L’ouvrage de Guillaume Peureux ne s’intéresse évidemment pas à cela : pardonnez mes divagations. Son enjeu propre est d’intervenir dans le champ de la recherche, et de contribuer à « contredire tout imaginaire du ‘clacissisme’, l’idée d’une poésie dominante au XVIIe siècle qui serait formellement et linguistiquement stable » (De main en main, p. 271) : la « socialisation des poèmes, leur passage de main en main dans les phases pré-éditoriales, en cours d’édition et dans les phases post-éditoriales les exposaient à une variabilité généralement sous-estimée et à l’étiolement de la figure d’auteur tel que nous la concevons ordinairement » (De main en main, p. 272). Mais à nous, lecteurs et producteurs de poèmes aujourd’hui, il nous pose ces questions cruciales : Qu’est-ce qui est censé valoir, dans nos textes ? Cette valeur répond-elle à des règles partagées, partageables ? Quel type de réception voulons-nous ? Que devons-nous, que pouvons-nous faire, une fois le livre en main ?

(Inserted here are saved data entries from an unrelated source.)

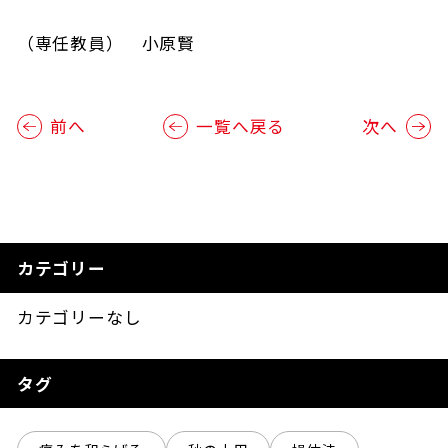
（専任教員） 小原賢
前へ
一覧へ戻る
次へ
カテゴリー
カテゴリーなし
タグ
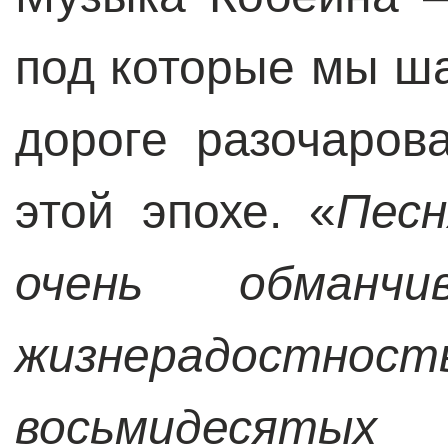
под которые мы ш
дороге разочаров
этой эпохе. «
Песн
очень обманч
жизнерадос
восьмидесятых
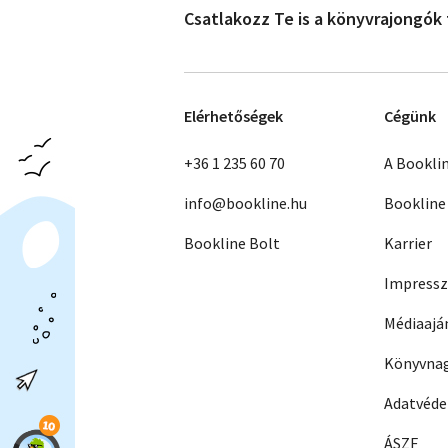
Csatlakozz Te is a könyvrajongók
Elérhetőségek
Cégünk
+36 1 235 60 70
A Bookli
info@bookline.hu
Bookline
Bookline Bolt
Karrier
Impress
Médiaajá
Könyvnag
Adatvéd
ÁSZF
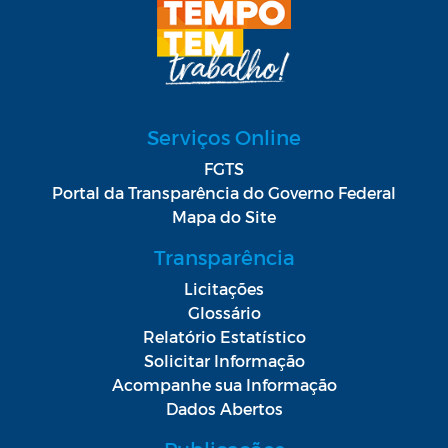
Serviços Online
FGTS
Portal da Transparência do Governo Federal
Mapa do Site
Transparência
Licitações
Glossário
Relatório Estatístico
Solicitar Informação
Acompanhe sua Informação
Dados Abertos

Guillaume Peureux, De main en main. Poètes, poèmes et lecteurs au XVIIe siècle, Hermann, avril 2021, 402 p., 40 €

* Voir notamment Sophie Rabau, L’Art d’assaisonner les textes. Théorie et pratique de l’interpolation (Anarchasis, 2020). Dans cet ouvrage, l’autrice plaide pour « une nouvelle vision de la littérature où on admettait qu’une œuvre se réalise en plusieurs variantes, plusieurs objets d’immanence […] dont aucun n’est préférable à l’autre. » (p. 490).